The danger is no longer invisible
The danger of the coronavirus is so visible in the city that we have all become cautious. We and our neighbors wipe the packaging of our purchases with disinfectant wipes ourselves. In front of drugstores sit employees who make sure that only ten customers are inside at the same time.
At the same time life goes on. Just different. Every morning my son sits in front of the laptop and learns with his classmates from the second grade in video conferences, my daughter’s teacher reads books at Facetime and teaches children’s yoga. The streets are empty, the park is full, but joggers and walkers keep their distance.
There is now silence in the subways – and I won’t get used to the new New York silence by the end of these days. The New Yorkers certainly not. No more elbow fights for seats. Instead, the few people who are still taking the subway sit apart at large safety distances, each careful not to touch anything. They wear masks, and a man in the F-Line recently even wore snorkeling goggles. Everyone is polite in this crisis, one nods to one another, lets pass one another. The hectic city, it learns to be patient.
Social structures disclosed
Crises like this reveal the social structures of a city, as clear as an X-ray. The other day I rode my bike through Manhattan, in Corona days ago it was an almost suicidal suicide mission. Now I sometimes felt as if I was alone in the world between the canyons with the last indomitable yellow New York taxis. I passed the almost deserted luxury apartment buildings on Fifth Avenue.

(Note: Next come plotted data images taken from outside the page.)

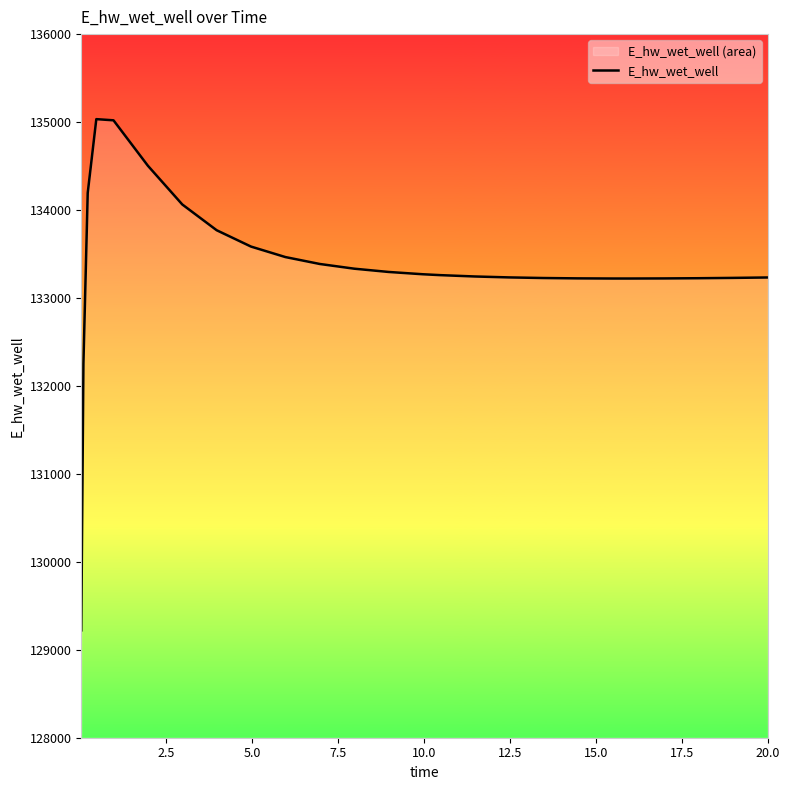

How many lines are shown in the chart?

1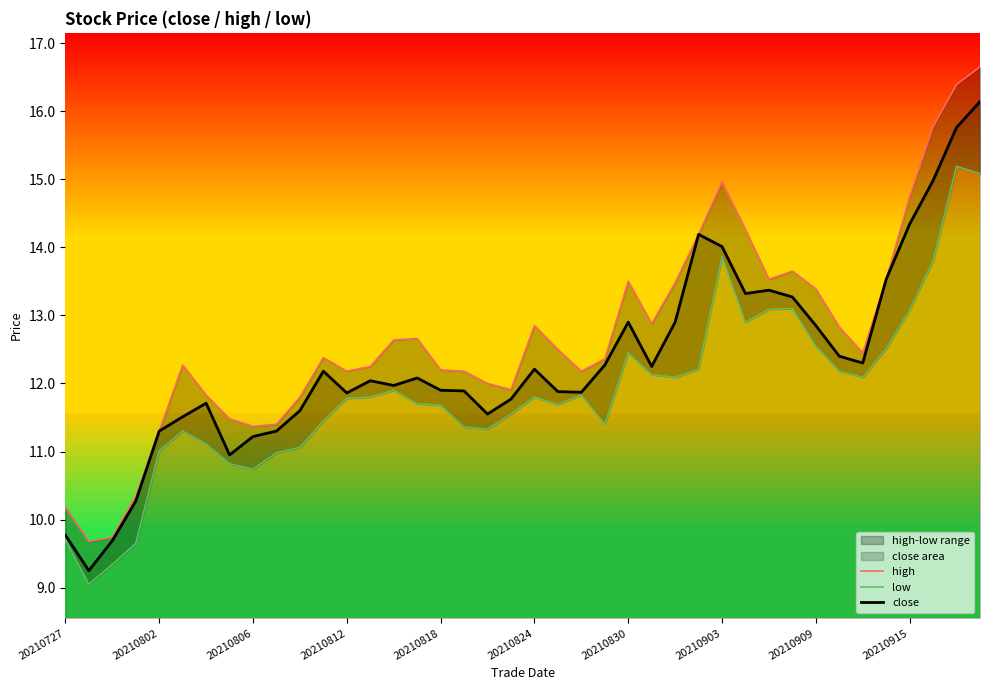

The value of close at 20210806 is 11.2. True or false?

True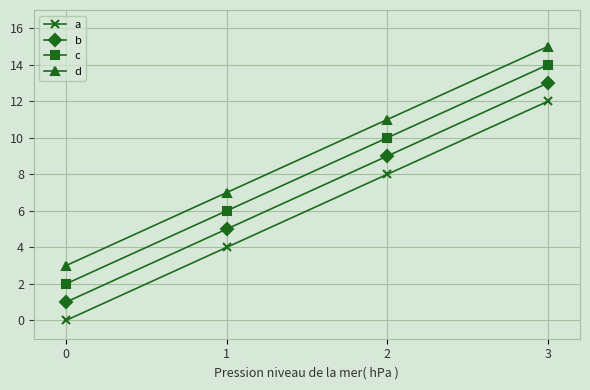

Read the d value at 1.

7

The city’s rich have fled to their summer homes. The mega-rich by helicopter. The middle-rich in SUVs. Two weeks ago, her exodus caused a mega-traffic jam in the Hamptons, empty supermarkets in the beach communities and overcrowded hospital beds in the corona wards. As I drove through Manhattan, I met those who chains poverty to the city, especially delivery men on their electric bicycles and scooters. And the many homeless people who otherwise drown in the crowd of passers-by on the streets.
Many foreigners have also left the city. It was better to be in Germany now, German friends said and left, a decision of four days. The German Consulate General wrote to us in an email that it urgently advised German tourists to return. When we read such news, we too get queasy.
New York is a promise
And yet there is not all danger here. After all, New York City is more than a city, New York is a promise. Especially in the crisis. Greater than fear is people’s belief that New York City will soon recover from Corona. After all, I was told by an unemployed Broadway ticket salesman who, out of habit, stood at his workplace in Times Square, the city has always recovered from everything.
Standing here in Times Square feels spooky these days. I look at all these flashing lights promoting shows that no one can see. To an art world that has been brutally overtaken by the real world and defiantly just carries on.
Just like the city that produced it.